Accompaniment and Solidarity

Accompaniment and Solidarity

On Friday we launched our Lunch and Learn series. It was our first “Second Friday.” We were blessed by the presentations on the “Theology of Accompaniment and Solidarity” by Dianne Baker and Louise Simbanduwe. Twenty-five people filled the Kay Pearson Room at CCS for this rich conversation. (Videos of the presentations will be available on the CCS blog in the next few weeks.)

Dianne Baker

Dianne Baker served with the Ecumenical Accompaniment Program in Palestine and Israel for three months in 2011. She also worked as an Overseas Partners in Trinidad and Tobago for three years. She is presently employed as a Family therapy Clinician at New Directions in Winnipeg. From these varied experiences, she offered reflection on the nature of accompaniment as companioning and listening.
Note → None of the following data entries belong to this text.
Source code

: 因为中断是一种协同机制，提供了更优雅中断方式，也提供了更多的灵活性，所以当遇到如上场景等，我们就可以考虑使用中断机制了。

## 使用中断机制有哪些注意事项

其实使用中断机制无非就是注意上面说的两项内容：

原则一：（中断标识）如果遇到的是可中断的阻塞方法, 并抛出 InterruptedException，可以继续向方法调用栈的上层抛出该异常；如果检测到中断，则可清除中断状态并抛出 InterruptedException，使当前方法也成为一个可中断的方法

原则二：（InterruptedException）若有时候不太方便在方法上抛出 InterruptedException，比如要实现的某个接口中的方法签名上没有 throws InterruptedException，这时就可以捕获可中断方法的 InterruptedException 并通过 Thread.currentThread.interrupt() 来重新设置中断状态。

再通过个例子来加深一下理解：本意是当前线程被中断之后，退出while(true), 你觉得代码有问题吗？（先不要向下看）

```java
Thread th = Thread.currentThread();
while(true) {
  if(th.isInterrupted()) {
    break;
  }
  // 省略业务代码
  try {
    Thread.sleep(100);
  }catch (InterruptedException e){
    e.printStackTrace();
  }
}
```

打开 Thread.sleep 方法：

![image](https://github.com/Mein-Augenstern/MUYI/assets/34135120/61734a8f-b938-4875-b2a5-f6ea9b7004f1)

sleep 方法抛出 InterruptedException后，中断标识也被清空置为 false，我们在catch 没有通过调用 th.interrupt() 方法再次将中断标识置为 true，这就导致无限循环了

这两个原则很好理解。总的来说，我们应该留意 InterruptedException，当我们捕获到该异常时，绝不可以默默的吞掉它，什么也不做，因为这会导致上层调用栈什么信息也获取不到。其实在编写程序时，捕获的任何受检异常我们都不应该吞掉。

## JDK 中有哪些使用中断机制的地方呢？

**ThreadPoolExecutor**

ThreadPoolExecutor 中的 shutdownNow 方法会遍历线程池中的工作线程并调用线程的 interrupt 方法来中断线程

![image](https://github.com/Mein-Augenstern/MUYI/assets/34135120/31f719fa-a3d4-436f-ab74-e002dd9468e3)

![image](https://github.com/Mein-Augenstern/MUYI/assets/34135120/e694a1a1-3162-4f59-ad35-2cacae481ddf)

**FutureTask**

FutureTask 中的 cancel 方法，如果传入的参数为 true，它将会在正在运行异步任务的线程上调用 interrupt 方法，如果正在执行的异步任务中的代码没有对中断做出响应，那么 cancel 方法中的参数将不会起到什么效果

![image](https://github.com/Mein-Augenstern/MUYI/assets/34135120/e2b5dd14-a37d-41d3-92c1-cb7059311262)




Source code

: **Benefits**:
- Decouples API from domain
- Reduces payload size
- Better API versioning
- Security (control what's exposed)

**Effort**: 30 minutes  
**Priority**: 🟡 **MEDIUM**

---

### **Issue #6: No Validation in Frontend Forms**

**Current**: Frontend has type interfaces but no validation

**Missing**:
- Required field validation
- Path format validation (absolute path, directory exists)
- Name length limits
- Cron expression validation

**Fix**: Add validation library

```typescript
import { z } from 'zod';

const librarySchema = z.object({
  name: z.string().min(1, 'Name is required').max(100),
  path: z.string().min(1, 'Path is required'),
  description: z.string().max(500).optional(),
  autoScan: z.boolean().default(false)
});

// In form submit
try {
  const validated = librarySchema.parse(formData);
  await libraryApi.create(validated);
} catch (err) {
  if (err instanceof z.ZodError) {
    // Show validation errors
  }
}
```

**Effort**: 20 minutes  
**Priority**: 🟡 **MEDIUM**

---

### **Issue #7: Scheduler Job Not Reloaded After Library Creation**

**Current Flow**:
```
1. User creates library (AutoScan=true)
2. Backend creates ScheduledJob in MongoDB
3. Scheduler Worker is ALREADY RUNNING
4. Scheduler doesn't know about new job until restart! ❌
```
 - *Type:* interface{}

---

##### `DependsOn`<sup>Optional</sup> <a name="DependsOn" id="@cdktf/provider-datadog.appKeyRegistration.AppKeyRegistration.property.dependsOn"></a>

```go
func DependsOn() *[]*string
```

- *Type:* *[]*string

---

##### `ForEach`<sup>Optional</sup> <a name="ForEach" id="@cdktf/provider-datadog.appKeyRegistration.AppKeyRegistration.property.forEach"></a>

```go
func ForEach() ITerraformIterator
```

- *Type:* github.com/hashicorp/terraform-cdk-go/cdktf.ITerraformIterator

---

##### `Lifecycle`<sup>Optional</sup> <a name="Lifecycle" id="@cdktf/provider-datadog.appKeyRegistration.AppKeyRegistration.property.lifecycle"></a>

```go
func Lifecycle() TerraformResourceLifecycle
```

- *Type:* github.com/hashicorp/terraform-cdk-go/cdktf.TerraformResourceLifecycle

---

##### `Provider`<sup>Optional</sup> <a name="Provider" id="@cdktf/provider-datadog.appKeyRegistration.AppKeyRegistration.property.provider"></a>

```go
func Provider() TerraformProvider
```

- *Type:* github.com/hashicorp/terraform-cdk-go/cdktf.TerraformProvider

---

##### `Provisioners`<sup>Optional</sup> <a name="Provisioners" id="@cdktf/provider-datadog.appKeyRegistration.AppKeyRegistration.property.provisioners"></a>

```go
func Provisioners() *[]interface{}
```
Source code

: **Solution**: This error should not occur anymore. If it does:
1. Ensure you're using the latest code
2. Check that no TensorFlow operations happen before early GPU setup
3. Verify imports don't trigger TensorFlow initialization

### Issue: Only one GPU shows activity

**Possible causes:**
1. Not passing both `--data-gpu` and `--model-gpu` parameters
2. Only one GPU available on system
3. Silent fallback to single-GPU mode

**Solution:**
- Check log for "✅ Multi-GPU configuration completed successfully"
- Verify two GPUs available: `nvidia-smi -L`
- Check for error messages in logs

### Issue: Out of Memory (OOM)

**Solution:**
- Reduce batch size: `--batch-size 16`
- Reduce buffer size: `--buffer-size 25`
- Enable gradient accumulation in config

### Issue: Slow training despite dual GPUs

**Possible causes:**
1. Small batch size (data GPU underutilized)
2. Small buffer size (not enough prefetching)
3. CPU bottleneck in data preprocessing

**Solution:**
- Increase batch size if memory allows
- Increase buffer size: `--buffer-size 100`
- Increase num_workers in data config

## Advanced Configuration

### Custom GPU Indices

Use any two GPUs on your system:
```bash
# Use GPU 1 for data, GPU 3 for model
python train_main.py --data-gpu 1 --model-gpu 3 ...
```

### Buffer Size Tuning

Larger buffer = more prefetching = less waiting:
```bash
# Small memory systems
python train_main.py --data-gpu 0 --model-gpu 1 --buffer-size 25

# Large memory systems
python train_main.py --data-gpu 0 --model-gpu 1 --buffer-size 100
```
She related several stories of standing and walking with others shaped by the Micah 6 vision of kindness, justice (and peace) and humility. She also upheld the role of solidarity in resisting isolation, bigotry and silencing.

Louise Simbanduwe

Louise Simbanduwe is Director of Asset Building Programs for SEED Winnipeg. She has over 15 years of experience in a variety of local and international CED work. She has worked on development projects in Bangladesh, India, and South Africa. At a local level, she was involved in establishing a worker’s collective based on participatory economic principles. She has been actively involved in Amnesty International. In all this work she has shown amazing commitment and integrity but she is also conscious of the need to make compromises and discern what is possible and do-able in any given context. She finished by quoting Leonard Cohen,

“Ring the bells that still can ring
Forget your perfect offering
There is a crack, a crack in everything
That’s how the light gets in.”

Comments: 1

  1. Kimberly Roy says:

    It was a wonderful presentation! I will be forever moved.